▶ What this task involves: Make an exact copy of all the records.
• • •
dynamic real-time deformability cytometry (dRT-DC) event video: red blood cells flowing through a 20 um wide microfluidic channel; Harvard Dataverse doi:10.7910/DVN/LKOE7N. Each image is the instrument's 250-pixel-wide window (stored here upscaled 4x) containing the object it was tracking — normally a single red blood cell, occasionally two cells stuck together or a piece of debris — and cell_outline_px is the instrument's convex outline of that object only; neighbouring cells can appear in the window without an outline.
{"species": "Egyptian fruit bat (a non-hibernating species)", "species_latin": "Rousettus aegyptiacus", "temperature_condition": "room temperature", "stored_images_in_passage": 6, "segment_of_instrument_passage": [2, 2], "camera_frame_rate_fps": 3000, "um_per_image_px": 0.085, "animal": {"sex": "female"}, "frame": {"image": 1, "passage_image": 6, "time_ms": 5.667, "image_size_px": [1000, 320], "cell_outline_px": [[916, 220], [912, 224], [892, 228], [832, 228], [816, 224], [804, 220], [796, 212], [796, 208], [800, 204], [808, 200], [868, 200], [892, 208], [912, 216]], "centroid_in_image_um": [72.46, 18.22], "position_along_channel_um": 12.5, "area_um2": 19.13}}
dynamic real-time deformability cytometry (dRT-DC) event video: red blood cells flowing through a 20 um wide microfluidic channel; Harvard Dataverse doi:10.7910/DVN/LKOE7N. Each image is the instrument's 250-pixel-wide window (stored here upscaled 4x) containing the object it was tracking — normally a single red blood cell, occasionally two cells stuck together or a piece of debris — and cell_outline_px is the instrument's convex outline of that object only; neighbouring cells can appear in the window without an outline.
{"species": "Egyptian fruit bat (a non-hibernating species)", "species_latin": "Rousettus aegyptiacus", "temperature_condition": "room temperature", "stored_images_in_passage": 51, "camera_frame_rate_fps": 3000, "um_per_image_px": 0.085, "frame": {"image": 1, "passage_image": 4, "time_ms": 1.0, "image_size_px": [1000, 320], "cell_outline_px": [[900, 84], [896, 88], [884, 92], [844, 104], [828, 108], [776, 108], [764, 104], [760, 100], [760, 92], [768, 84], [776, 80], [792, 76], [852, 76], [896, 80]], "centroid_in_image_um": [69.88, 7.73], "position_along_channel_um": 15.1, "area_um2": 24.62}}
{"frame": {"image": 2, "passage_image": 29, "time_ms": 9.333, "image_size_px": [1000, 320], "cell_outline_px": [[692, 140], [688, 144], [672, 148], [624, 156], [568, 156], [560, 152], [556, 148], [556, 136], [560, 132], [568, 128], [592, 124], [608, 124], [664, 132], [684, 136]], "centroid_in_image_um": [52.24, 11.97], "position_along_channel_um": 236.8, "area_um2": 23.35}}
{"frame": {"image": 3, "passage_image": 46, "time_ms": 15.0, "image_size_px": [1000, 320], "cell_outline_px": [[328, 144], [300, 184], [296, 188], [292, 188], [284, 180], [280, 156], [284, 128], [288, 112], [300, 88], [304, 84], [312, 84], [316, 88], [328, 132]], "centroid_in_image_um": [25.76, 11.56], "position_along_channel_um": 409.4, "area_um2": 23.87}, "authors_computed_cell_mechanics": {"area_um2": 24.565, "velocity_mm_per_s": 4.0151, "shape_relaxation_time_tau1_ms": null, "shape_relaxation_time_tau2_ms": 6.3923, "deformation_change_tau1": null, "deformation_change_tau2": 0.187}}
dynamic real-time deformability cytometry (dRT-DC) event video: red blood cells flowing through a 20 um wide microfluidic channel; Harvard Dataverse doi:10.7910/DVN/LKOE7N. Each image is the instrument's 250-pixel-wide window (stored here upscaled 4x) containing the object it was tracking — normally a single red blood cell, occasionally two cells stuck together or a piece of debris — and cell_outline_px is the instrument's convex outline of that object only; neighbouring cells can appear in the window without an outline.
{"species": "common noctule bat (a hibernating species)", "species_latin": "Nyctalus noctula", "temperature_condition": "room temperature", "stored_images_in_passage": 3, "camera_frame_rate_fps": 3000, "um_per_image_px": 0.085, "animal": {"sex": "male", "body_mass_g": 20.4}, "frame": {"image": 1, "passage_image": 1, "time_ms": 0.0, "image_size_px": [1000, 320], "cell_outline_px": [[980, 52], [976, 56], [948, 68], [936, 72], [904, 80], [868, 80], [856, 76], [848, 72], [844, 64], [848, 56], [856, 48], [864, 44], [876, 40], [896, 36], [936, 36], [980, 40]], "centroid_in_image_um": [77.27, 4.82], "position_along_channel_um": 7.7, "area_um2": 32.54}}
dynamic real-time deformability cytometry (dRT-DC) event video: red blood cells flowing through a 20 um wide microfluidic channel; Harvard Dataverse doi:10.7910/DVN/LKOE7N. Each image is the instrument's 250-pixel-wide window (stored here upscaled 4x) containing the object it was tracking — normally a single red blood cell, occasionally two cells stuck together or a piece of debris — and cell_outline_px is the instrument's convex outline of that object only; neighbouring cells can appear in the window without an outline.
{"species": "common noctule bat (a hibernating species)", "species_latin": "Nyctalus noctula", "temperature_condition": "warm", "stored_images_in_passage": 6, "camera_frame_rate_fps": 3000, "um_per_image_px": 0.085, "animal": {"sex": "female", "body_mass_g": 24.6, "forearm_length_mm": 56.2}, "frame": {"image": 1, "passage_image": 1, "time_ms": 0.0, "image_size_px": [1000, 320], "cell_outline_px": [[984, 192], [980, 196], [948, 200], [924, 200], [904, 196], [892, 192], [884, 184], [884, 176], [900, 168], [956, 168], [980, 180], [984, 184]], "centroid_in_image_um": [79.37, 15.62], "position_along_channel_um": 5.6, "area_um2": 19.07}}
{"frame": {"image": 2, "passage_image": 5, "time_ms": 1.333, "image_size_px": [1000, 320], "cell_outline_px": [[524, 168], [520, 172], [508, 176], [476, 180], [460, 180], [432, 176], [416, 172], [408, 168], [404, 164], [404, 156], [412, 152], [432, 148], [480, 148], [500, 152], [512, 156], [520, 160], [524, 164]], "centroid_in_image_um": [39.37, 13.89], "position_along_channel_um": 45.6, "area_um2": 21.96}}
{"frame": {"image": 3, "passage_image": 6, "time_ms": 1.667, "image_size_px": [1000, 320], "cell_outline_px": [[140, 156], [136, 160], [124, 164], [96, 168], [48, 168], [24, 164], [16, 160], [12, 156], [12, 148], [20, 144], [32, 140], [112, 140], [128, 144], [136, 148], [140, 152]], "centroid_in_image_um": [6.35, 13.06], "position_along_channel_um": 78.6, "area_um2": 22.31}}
• • •
▶ Written response:
dynamic real-time deformability cytometry (dRT-DC) event video: red blood cells flowing through a 20 um wide microfluidic channel; Harvard Dataverse doi:10.7910/DVN/LKOE7N. Each image is the instrument's 250-pixel-wide window (stored here upscaled 4x) containing the object it was tracking — normally a single red blood cell, occasionally two cells stuck together or a piece of debris — and cell_outline_px is the instrument's convex outline of that object only; neighbouring cells can appear in the window without an outline.
{"species": "Egyptian fruit bat (a non-hibernating species)", "species_latin": "Rousettus aegyptiacus", "temperature_condition": "room temperature", "stored_images_in_passage": 6, "segment_of_instrument_passage": [2, 2], "camera_frame_rate_fps": 3000, "um_per_image_px": 0.085, "animal": {"sex": "female"}, "frame": {"image": 1, "passage_image": 6, "time_ms": 5.667, "image_size_px": [1000, 320], "cell_outline_px": [[916, 220], [912, 224], [892, 228], [832, 228], [816, 224], [804, 220], [796, 212], [796, 208], [800, 204], [808, 200], [868, 200], [892, 208], [912, 216]], "centroid_in_image_um": [72.46, 18.22], "position_along_channel_um": 12.5, "area_um2": 19.13}}
dynamic real-time deformability cytometry (dRT-DC) event video: red blood cells flowing through a 20 um wide microfluidic channel; Harvard Dataverse doi:10.7910/DVN/LKOE7N. Each image is the instrument's 250-pixel-wide window (stored here upscaled 4x) containing the object it was tracking — normally a single red blood cell, occasionally two cells stuck together or a piece of debris — and cell_outline_px is the instrument's convex outline of that object only; neighbouring cells can appear in the window without an outline.
{"species": "Egyptian fruit bat (a non-hibernating species)", "species_latin": "Rousettus aegyptiacus", "temperature_condition": "room temperature", "stored_images_in_passage": 51, "camera_frame_rate_fps": 3000, "um_per_image_px": 0.085, "frame": {"image": 1, "passage_image": 4, "time_ms": 1.0, "image_size_px": [1000, 320], "cell_outline_px": [[900, 84], [896, 88], [884, 92], [844, 104], [828, 108], [776, 108], [764, 104], [760, 100], [760, 92], [768, 84], [776, 80], [792, 76], [852, 76], [896, 80]], "centroid_in_image_um": [69.88, 7.73], "position_along_channel_um": 15.1, "area_um2": 24.62}}
{"frame": {"image": 2, "passage_image": 29, "time_ms": 9.333, "image_size_px": [1000, 320], "cell_outline_px": [[692, 140], [688, 144], [672, 148], [624, 156], [568, 156], [560, 152], [556, 148], [556, 136], [560, 132], [568, 128], [592, 124], [608, 124], [664, 132], [684, 136]], "centroid_in_image_um": [52.24, 11.97], "position_along_channel_um": 236.8, "area_um2": 23.35}}
{"frame": {"image": 3, "passage_image": 46, "time_ms": 15.0, "image_size_px": [1000, 320], "cell_outline_px": [[328, 144], [300, 184], [296, 188], [292, 188], [284, 180], [280, 156], [284, 128], [288, 112], [300, 88], [304, 84], [312, 84], [316, 88], [328, 132]], "centroid_in_image_um": [25.76, 11.56], "position_along_channel_um": 409.4, "area_um2": 23.87}, "authors_computed_cell_mechanics": {"area_um2": 24.565, "velocity_mm_per_s": 4.0151, "shape_relaxation_time_tau1_ms": null, "shape_relaxation_time_tau2_ms": 6.3923, "deformation_change_tau1": null, "deformation_change_tau2": 0.187}}
dynamic real-time deformability cytometry (dRT-DC) event video: red blood cells flowing through a 20 um wide microfluidic channel; Harvard Dataverse doi:10.7910/DVN/LKOE7N. Each image is the instrument's 250-pixel-wide window (stored here upscaled 4x) containing the object it was tracking — normally a single red blood cell, occasionally two cells stuck together or a piece of debris — and cell_outline_px is the instrument's convex outline of that object only; neighbouring cells can appear in the window without an outline.
{"species": "common noctule bat (a hibernating species)", "species_latin": "Nyctalus noctula", "temperature_condition": "room temperature", "stored_images_in_passage": 3, "camera_frame_rate_fps": 3000, "um_per_image_px": 0.085, "animal": {"sex": "male", "body_mass_g": 20.4}, "frame": {"image": 1, "passage_image": 1, "time_ms": 0.0, "image_size_px": [1000, 320], "cell_outline_px": [[980, 52], [976, 56], [948, 68], [936, 72], [904, 80], [868, 80], [856, 76], [848, 72], [844, 64], [848, 56], [856, 48], [864, 44], [876, 40], [896, 36], [936, 36], [980, 40]], "centroid_in_image_um": [77.27, 4.82], "position_along_channel_um": 7.7, "area_um2": 32.54}}
dynamic real-time deformability cytometry (dRT-DC) event video: red blood cells flowing through a 20 um wide microfluidic channel; Harvard Dataverse doi:10.7910/DVN/LKOE7N. Each image is the instrument's 250-pixel-wide window (stored here upscaled 4x) containing the object it was tracking — normally a single red blood cell, occasionally two cells stuck together or a piece of debris — and cell_outline_px is the instrument's convex outline of that object only; neighbouring cells can appear in the window without an outline.
{"species": "common noctule bat (a hibernating species)", "species_latin": "Nyctalus noctula", "temperature_condition": "warm", "stored_images_in_passage": 6, "camera_frame_rate_fps": 3000, "um_per_image_px": 0.085, "animal": {"sex": "female", "body_mass_g": 24.6, "forearm_length_mm": 56.2}, "frame": {"image": 1, "passage_image": 1, "time_ms": 0.0, "image_size_px": [1000, 320], "cell_outline_px": [[984, 192], [980, 196], [948, 200], [924, 200], [904, 196], [892, 192], [884, 184], [884, 176], [900, 168], [956, 168], [980, 180], [984, 184]], "centroid_in_image_um": [79.37, 15.62], "position_along_channel_um": 5.6, "area_um2": 19.07}}
{"frame": {"image": 2, "passage_image": 5, "time_ms": 1.333, "image_size_px": [1000, 320], "cell_outline_px": [[524, 168], [520, 172], [508, 176], [476, 180], [460, 180], [432, 176], [416, 172], [408, 168], [404, 164], [404, 156], [412, 152], [432, 148], [480, 148], [500, 152], [512, 156], [520, 160], [524, 164]], "centroid_in_image_um": [39.37, 13.89], "position_along_channel_um": 45.6, "area_um2": 21.96}}
{"frame": {"image": 3, "passage_image": 6, "time_ms": 1.667, "image_size_px": [1000, 320], "cell_outline_px": [[140, 156], [136, 160], [124, 164], [96, 168], [48, 168], [24, 164], [16, 160], [12, 156], [12, 148], [20, 144], [32, 140], [112, 140], [128, 144], [136, 148], [140, 152]], "centroid_in_image_um": [6.35, 13.06], "position_along_channel_um": 78.6, "area_um2": 22.31}}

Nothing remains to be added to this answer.